Musical.ly: democratizing content creation for younger generation

Musical.ly is a video social media platform for video creation, sharing, discovering and live broadcasting. Through the app, users can create 15-second to 1-minute videos and choose sound tracks to accompany them, use different speed options (time-lapse, fast, normal, slow motion, and epic) and add pre-set filters and effects. Every day, millions of people use musical.ly as an outlet to express themselves through singing, dancing, comedy and lip-syncing. Calling themselves as “musers”, 200 million registered users can browse numerous trending contents, songs, sounds and hashtags created by other popular “musers”, and also share their daily life.

Musical.ly creates value from building up a social platform for the younger generation to show the “real me” inside themselves, and also from the huge amounts of user generated contents incentivized and reinforced by the platform. It is allowing a younger generation to generate content in ways that they would not be able to produce as easily on their own. It is democratizing content creation for young people by giving them the resources to make fun and entertaining content. The way Musical.ly incentivize participation and manage the crowd can be divided into 2 phases. In the first phase, when Musical.ly first started to build its social community, it attracted users by creating and promoting certain KOLs who are funny, creative but absolute grassroots, e.g. Baby Ariel (13.6mn followers) and Jacob Sartorius (11mn followers). “It’s like creating a country.” Said by Musical.ly’s founder, Jun Zhu, “At first you have to centralize your resources and invest in a group of certain users. As long as other people in other countries see these users are doing a great job here in your country, they will naturally move to your country.” By using “Feature” design in Musical.ly’s home page, every user could see the trendiest content in the platform, and easily follow it by creating similar-style contents and using “Tag” function. After Musical.ly successfully built up an active social community, here comes the second phase when Muscial.ly decides to deprioritize the quality of the contents. “If a social platform emphasizes too much on high-quality contents, there will be an ultimate question that the users who are able to generate high-quality contents are always the minority.” Said by Jun Zhu. Musical.ly’s next step is to strengthen the recognition and branding of the platform and incentivize more ordinary users to generate contents – Musical.ly will gradually decrease its involvements in constantly promoting more high-quality KOLs, instead it will focus more on promoting the ordinary stories happening in ordinary people’s lives, and thus incentivize the participation of more users.

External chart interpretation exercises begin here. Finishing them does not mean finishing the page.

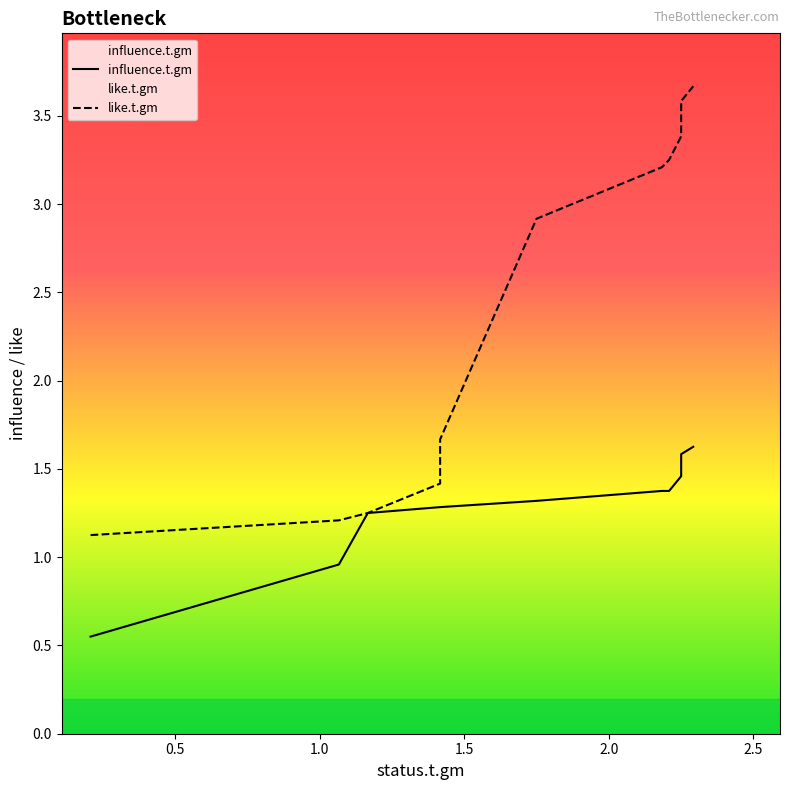

What is the minimum value shown in the chart?

0.6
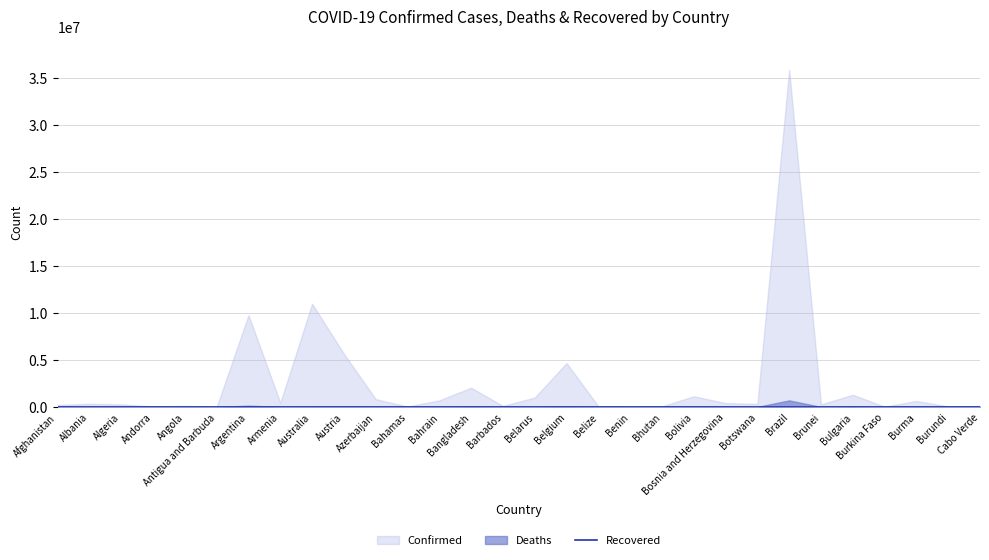

Where is Deaths nearest to the value 345915?

Argentina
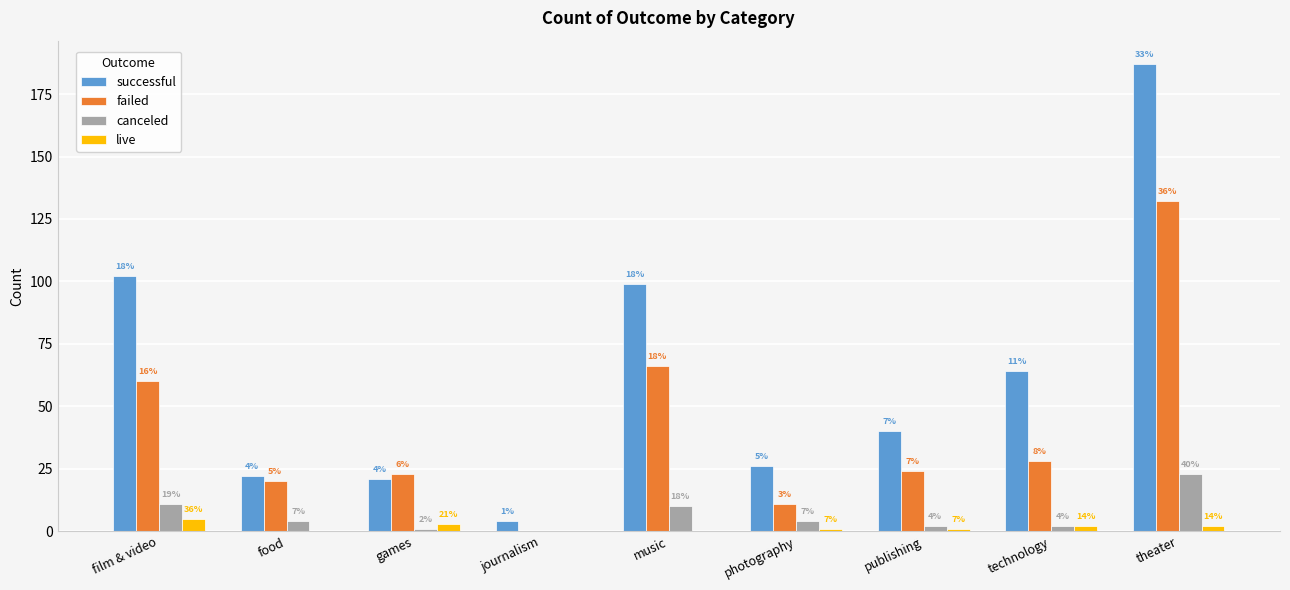

What is the highest value of the canceled series?

23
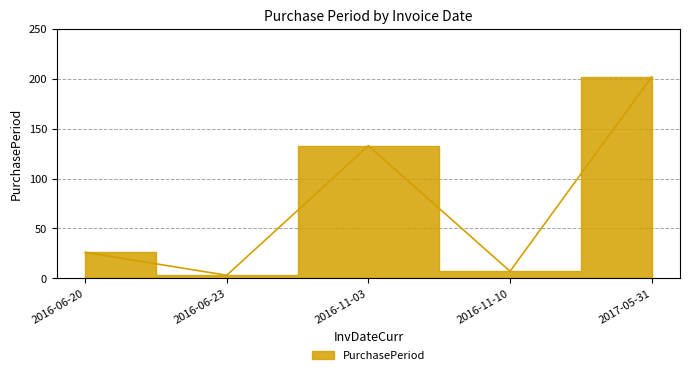

True or false: the data shows 15 at 2016-06-20.

False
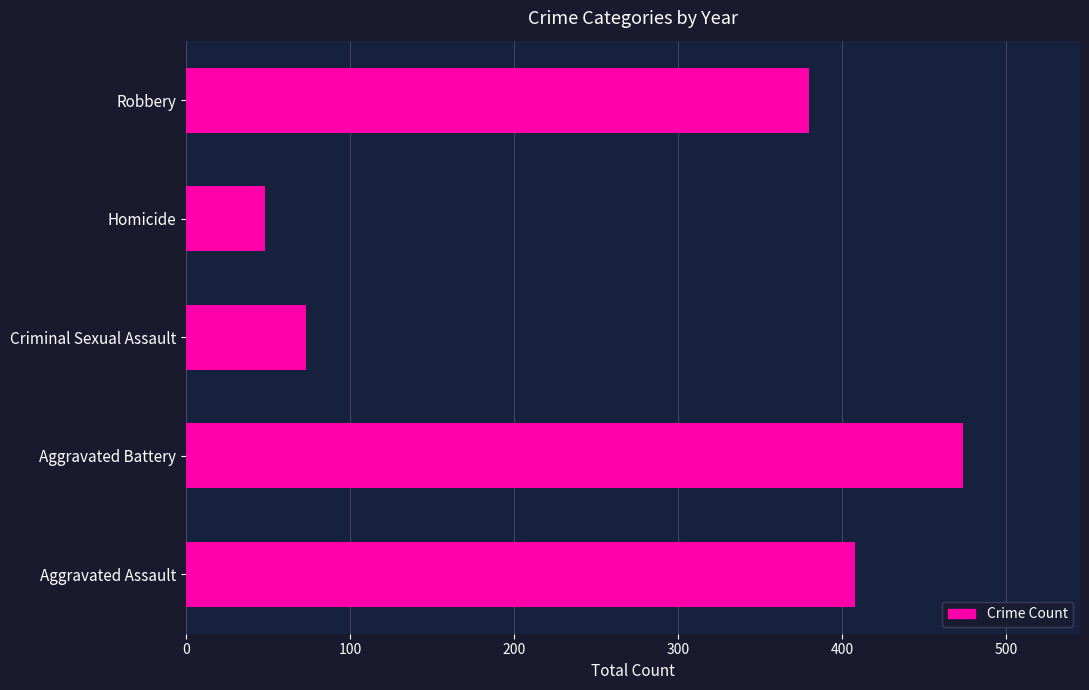

Reading bottom to top, transcribe all the data shown in this chart.

408	474	73	48	380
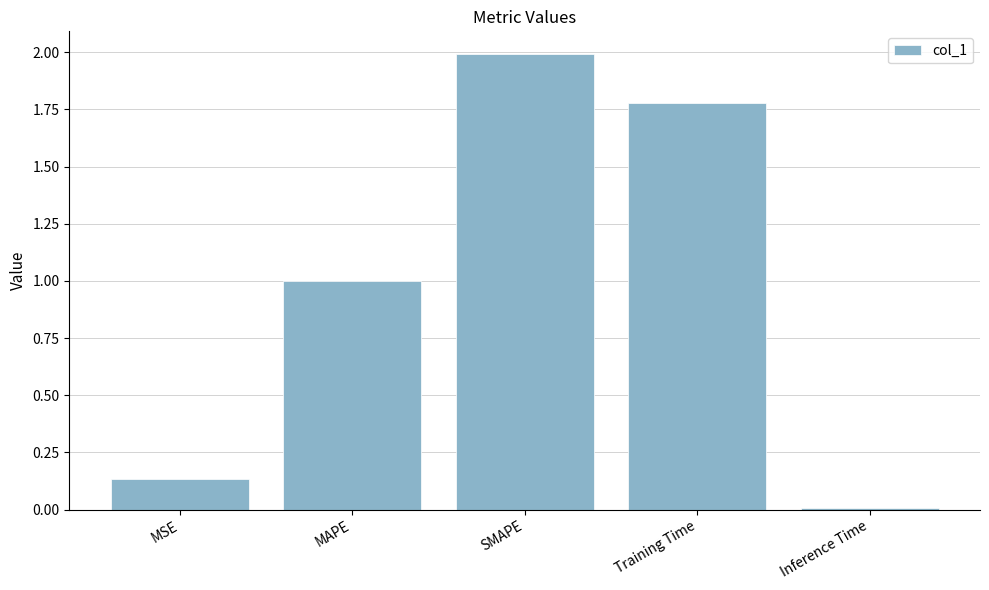

Is it true that the value at SMAPE is 1.0?

False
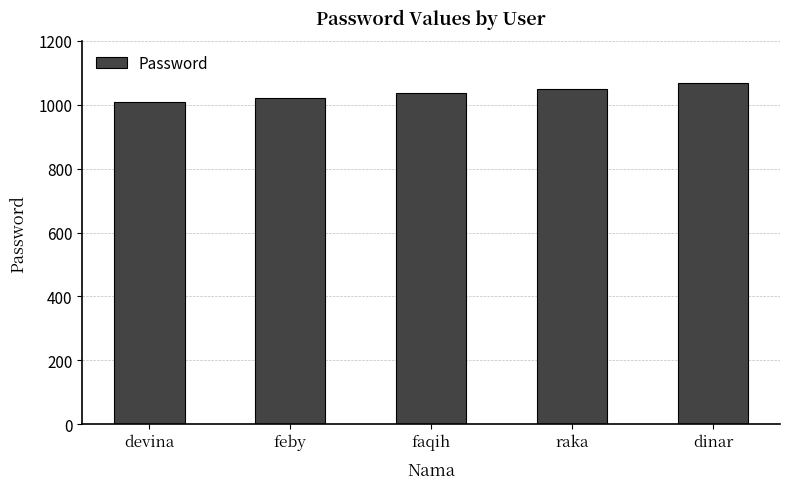

The chart shows a value of 1010 at devina. True or false?

True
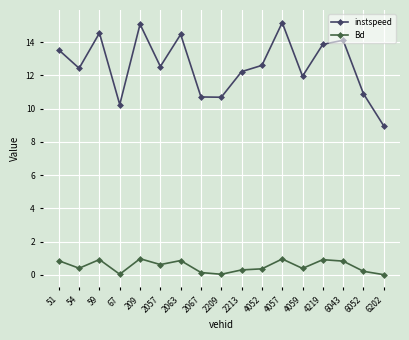

Which series has the largest range (max minus min)?

instspeed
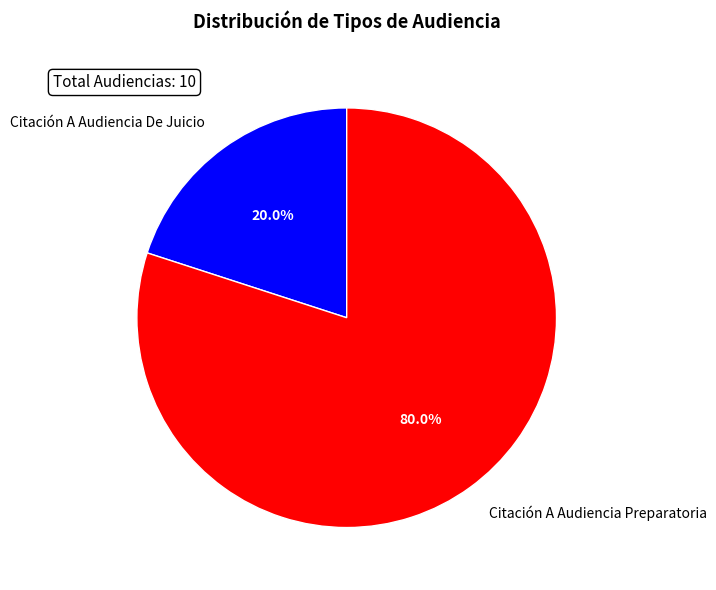

To the nearest percent, what percentage of the pie is Citación A Audiencia De Juicio?

20%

However, Musical.ly has experienced challenges in capturing the value created successfully by the platform and the user generated contents. Having built up a huge user base, Musical.ly is slightly aggressive about capturing value by advertisements. “It’s advertisement package is too pricy,” said by a potential advertising buyer of Musical.ly, “The advertisement will cost me $300,000 per day and that’s too high for me to afford.” At the same time, Musical.ly is facing challenges in disintermediation of advertisement transaction. Due to the poor design of its advertisement transaction platform, many KOLs that are popular on Musical.ly start to directly talk to brands about advertisement deals without acknowledging the platform. As a result, it is very urgent for Musical.ly to build up a well-designed commercialization system for advertisement management and better realize its value capture process.